**WHAT YOU NEED TO DO**
Rewrite the entries below as a Markdown table with two columns, No. and Entry Line. Number each line in order and leave out blank lines.

**EXERCISE DATA**
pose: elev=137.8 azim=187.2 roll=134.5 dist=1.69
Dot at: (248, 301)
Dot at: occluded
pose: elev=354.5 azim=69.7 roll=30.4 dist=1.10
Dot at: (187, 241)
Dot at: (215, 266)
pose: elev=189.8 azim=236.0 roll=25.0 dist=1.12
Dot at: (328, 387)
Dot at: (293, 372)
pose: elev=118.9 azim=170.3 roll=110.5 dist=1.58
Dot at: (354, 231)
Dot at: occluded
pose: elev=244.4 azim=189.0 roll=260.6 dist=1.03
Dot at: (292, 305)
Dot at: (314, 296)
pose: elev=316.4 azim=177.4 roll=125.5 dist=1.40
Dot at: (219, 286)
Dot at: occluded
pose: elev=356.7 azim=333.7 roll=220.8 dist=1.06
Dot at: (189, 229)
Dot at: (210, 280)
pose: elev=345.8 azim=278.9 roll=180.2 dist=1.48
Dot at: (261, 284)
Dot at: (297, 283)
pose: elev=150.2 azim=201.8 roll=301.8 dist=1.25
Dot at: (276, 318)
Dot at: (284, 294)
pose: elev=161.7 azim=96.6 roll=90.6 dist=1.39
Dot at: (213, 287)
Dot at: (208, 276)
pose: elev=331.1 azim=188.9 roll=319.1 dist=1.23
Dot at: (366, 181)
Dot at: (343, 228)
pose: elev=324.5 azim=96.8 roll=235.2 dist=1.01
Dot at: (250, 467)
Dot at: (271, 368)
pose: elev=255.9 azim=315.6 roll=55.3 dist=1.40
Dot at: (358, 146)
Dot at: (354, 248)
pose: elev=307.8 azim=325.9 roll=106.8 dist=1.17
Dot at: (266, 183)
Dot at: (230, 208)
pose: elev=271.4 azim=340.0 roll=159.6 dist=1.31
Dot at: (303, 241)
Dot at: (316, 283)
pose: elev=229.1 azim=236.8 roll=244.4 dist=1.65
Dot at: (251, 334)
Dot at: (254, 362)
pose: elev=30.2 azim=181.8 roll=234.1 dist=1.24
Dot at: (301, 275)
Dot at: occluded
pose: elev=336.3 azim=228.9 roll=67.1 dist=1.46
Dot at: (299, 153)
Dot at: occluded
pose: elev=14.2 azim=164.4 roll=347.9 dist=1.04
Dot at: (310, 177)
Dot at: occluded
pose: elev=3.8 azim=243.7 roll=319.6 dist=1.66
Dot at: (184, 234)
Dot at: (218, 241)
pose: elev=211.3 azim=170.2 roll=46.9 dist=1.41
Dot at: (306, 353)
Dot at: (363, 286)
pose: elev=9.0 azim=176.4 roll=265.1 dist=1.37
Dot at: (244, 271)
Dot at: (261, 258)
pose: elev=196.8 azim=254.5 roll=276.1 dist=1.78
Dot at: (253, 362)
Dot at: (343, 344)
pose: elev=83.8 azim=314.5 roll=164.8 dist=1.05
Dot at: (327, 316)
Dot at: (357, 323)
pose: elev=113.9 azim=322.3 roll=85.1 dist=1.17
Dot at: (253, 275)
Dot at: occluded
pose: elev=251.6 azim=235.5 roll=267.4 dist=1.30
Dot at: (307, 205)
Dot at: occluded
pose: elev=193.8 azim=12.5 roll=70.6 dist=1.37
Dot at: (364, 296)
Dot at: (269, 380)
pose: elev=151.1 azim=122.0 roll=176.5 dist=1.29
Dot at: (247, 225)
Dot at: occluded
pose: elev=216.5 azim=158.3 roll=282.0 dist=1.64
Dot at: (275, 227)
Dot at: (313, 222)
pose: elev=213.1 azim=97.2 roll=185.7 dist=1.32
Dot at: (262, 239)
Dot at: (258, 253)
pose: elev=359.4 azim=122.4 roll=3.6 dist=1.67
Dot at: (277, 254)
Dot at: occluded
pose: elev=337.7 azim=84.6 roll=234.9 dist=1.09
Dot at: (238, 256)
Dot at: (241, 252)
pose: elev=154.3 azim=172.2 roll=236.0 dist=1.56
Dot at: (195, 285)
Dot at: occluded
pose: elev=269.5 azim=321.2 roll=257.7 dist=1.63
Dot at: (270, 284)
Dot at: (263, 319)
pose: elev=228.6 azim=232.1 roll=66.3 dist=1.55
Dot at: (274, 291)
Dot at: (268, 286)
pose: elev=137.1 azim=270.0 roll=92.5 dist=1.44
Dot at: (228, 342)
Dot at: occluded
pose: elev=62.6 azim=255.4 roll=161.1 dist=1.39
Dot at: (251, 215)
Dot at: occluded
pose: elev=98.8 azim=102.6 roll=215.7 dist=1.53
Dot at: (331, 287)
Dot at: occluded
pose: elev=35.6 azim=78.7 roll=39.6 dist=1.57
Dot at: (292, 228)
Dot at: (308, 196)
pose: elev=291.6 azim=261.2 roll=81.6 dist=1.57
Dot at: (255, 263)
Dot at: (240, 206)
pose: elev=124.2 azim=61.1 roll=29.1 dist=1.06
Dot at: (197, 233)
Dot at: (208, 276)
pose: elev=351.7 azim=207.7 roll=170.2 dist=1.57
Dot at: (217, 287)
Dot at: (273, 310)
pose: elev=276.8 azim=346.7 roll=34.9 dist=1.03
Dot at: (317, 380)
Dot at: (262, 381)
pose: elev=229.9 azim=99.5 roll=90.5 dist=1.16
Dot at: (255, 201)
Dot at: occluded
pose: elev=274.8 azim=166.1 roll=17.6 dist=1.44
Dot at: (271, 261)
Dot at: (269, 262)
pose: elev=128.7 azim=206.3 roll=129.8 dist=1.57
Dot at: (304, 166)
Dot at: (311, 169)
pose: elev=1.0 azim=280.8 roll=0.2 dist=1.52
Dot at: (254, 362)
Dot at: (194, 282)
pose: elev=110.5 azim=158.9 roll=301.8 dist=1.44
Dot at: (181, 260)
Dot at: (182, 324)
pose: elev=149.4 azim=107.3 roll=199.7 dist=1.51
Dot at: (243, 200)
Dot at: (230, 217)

**REPLY**
| No. | Entry Line |
|---|---|
| 1 | pose: elev=137.8 azim=187.2 roll=134.5 dist=1.69 |
| 2 | Dot at: (248, 301) |
| 3 | Dot at: occluded |
| 4 | pose: elev=354.5 azim=69.7 roll=30.4 dist=1.10 |
| 5 | Dot at: (187, 241) |
| 6 | Dot at: (215, 266) |
| 7 | pose: elev=189.8 azim=236.0 roll=25.0 dist=1.12 |
| 8 | Dot at: (328, 387) |
| 9 | Dot at: (293, 372) |
| 10 | pose: elev=118.9 azim=170.3 roll=110.5 dist=1.58 |
| 11 | Dot at: (354, 231) |
| 12 | Dot at: occluded |
| 13 | pose: elev=244.4 azim=189.0 roll=260.6 dist=1.03 |
| 14 | Dot at: (292, 305) |
| 15 | Dot at: (314, 296) |
| 16 | pose: elev=316.4 azim=177.4 roll=125.5 dist=1.40 |
| 17 | Dot at: (219, 286) |
| 18 | Dot at: occluded |
| 19 | pose: elev=356.7 azim=333.7 roll=220.8 dist=1.06 |
| 20 | Dot at: (189, 229) |
| 21 | Dot at: (210, 280) |
| 22 | pose: elev=345.8 azim=278.9 roll=180.2 dist=1.48 |
| 23 | Dot at: (261, 284) |
| 24 | Dot at: (297, 283) |
| 25 | pose: elev=150.2 azim=201.8 roll=301.8 dist=1.25 |
| 26 | Dot at: (276, 318) |
| 27 | Dot at: (284, 294) |
| 28 | pose: elev=161.7 azim=96.6 roll=90.6 dist=1.39 |
| 29 | Dot at: (213, 287) |
| 30 | Dot at: (208, 276) |
| 31 | pose: elev=331.1 azim=188.9 roll=319.1 dist=1.23 |
| 32 | Dot at: (366, 181) |
| 33 | Dot at: (343, 228) |
| 34 | pose: elev=324.5 azim=96.8 roll=235.2 dist=1.01 |
| 35 | Dot at: (250, 467) |
| 36 | Dot at: (271, 368) |
| 37 | pose: elev=255.9 azim=315.6 roll=55.3 dist=1.40 |
| 38 | Dot at: (358, 146) |
| 39 | Dot at: (354, 248) |
| 40 | pose: elev=307.8 azim=325.9 roll=106.8 dist=1.17 |
| 41 | Dot at: (266, 183) |
| 42 | Dot at: (230, 208) |
| 43 | pose: elev=271.4 azim=340.0 roll=159.6 dist=1.31 |
| 44 | Dot at: (303, 241) |
| 45 | Dot at: (316, 283) |
| 46 | pose: elev=229.1 azim=236.8 roll=244.4 dist=1.65 |
| 47 | Dot at: (251, 334) |
| 48 | Dot at: (254, 362) |
| 49 | pose: elev=30.2 azim=181.8 roll=234.1 dist=1.24 |
| 50 | Dot at: (301, 275) |
| 51 | Dot at: occluded |
| 52 | pose: elev=336.3 azim=228.9 roll=67.1 dist=1.46 |
| 53 | Dot at: (299, 153) |
| 54 | Dot at: occluded |
| 55 | pose: elev=14.2 azim=164.4 roll=347.9 dist=1.04 |
| 56 | Dot at: (310, 177) |
| 57 | Dot at: occluded |
| 58 | pose: elev=3.8 azim=243.7 roll=319.6 dist=1.66 |
| 59 | Dot at: (184, 234) |
| 60 | Dot at: (218, 241) |
| 61 | pose: elev=211.3 azim=170.2 roll=46.9 dist=1.41 |
| 62 | Dot at: (306, 353) |
| 63 | Dot at: (363, 286) |
| 64 | pose: elev=9.0 azim=176.4 roll=265.1 dist=1.37 |
| 65 | Dot at: (244, 271) |
| 66 | Dot at: (261, 258) |
| 67 | pose: elev=196.8 azim=254.5 roll=276.1 dist=1.78 |
| 68 | Dot at: (253, 362) |
| 69 | Dot at: (343, 344) |
| 70 | pose: elev=83.8 azim=314.5 roll=164.8 dist=1.05 |
| 71 | Dot at: (327, 316) |
| 72 | Dot at: (357, 323) |
| 73 | pose: elev=113.9 azim=322.3 roll=85.1 dist=1.17 |
| 74 | Dot at: (253, 275) |
| 75 | Dot at: occluded |
| 76 | pose: elev=251.6 azim=235.5 roll=267.4 dist=1.30 |
| 77 | Dot at: (307, 205) |
| 78 | Dot at: occluded |
| 79 | pose: elev=193.8 azim=12.5 roll=70.6 dist=1.37 |
| 80 | Dot at: (364, 296) |
| 81 | Dot at: (269, 380) |
| 82 | pose: elev=151.1 azim=122.0 roll=176.5 dist=1.29 |
| 83 | Dot at: (247, 225) |
| 84 | Dot at: occluded |
| 85 | pose: elev=216.5 azim=158.3 roll=282.0 dist=1.64 |
| 86 | Dot at: (275, 227) |
| 87 | Dot at: (313, 222) |
| 88 | pose: elev=213.1 azim=97.2 roll=185.7 dist=1.32 |
| 89 | Dot at: (262, 239) |
| 90 | Dot at: (258, 253) |
| 91 | pose: elev=359.4 azim=122.4 roll=3.6 dist=1.67 |
| 92 | Dot at: (277, 254) |
| 93 | Dot at: occluded |
| 94 | pose: elev=337.7 azim=84.6 roll=234.9 dist=1.09 |
| 95 | Dot at: (238, 256) |
| 96 | Dot at: (241, 252) |
| 97 | pose: elev=154.3 azim=172.2 roll=236.0 dist=1.56 |
| 98 | Dot at: (195, 285) |
| 99 | Dot at: occluded |
| 100 | pose: elev=269.5 azim=321.2 roll=257.7 dist=1.63 |
| 101 | Dot at: (270, 284) |
| 102 | Dot at: (263, 319) |
| 103 | pose: elev=228.6 azim=232.1 roll=66.3 dist=1.55 |
| 104 | Dot at: (274, 291) |
| 105 | Dot at: (268, 286) |
| 106 | pose: elev=137.1 azim=270.0 roll=92.5 dist=1.44 |
| 107 | Dot at: (228, 342) |
| 108 | Dot at: occluded |
| 109 | pose: elev=62.6 azim=255.4 roll=161.1 dist=1.39 |
| 110 | Dot at: (251, 215) |
| 111 | Dot at: occluded |
| 112 | pose: elev=98.8 azim=102.6 roll=215.7 dist=1.53 |
| 113 | Dot at: (331, 287) |
| 114 | Dot at: occluded |
| 115 | pose: elev=35.6 azim=78.7 roll=39.6 dist=1.57 |
| 116 | Dot at: (292, 228) |
| 117 | Dot at: (308, 196) |
| 118 | pose: elev=291.6 azim=261.2 roll=81.6 dist=1.57 |
| 119 | Dot at: (255, 263) |
| 120 | Dot at: (240, 206) |
| 121 | pose: elev=124.2 azim=61.1 roll=29.1 dist=1.06 |
| 122 | Dot at: (197, 233) |
| 123 | Dot at: (208, 276) |
| 124 | pose: elev=351.7 azim=207.7 roll=170.2 dist=1.57 |
| 125 | Dot at: (217, 287) |
| 126 | Dot at: (273, 310) |
| 127 | pose: elev=276.8 azim=346.7 roll=34.9 dist=1.03 |
| 128 | Dot at: (317, 380) |
| 129 | Dot at: (262, 381) |
| 130 | pose: elev=229.9 azim=99.5 roll=90.5 dist=1.16 |
| 131 | Dot at: (255, 201) |
| 132 | Dot at: occluded |
| 133 | pose: elev=274.8 azim=166.1 roll=17.6 dist=1.44 |
| 134 | Dot at: (271, 261) |
| 135 | Dot at: (269, 262) |
| 136 | pose: elev=128.7 azim=206.3 roll=129.8 dist=1.57 |
| 137 | Dot at: (304, 166) |
| 138 | Dot at: (311, 169) |
| 139 | pose: elev=1.0 azim=280.8 roll=0.2 dist=1.52 |
| 140 | Dot at: (254, 362) |
| 141 | Dot at: (194, 282) |
| 142 | pose: elev=110.5 azim=158.9 roll=301.8 dist=1.44 |
| 143 | Dot at: (181, 260) |
| 144 | Dot at: (182, 324) |
| 145 | pose: elev=149.4 azim=107.3 roll=199.7 dist=1.51 |
| 146 | Dot at: (243, 200) |
| 147 | Dot at: (230, 217) |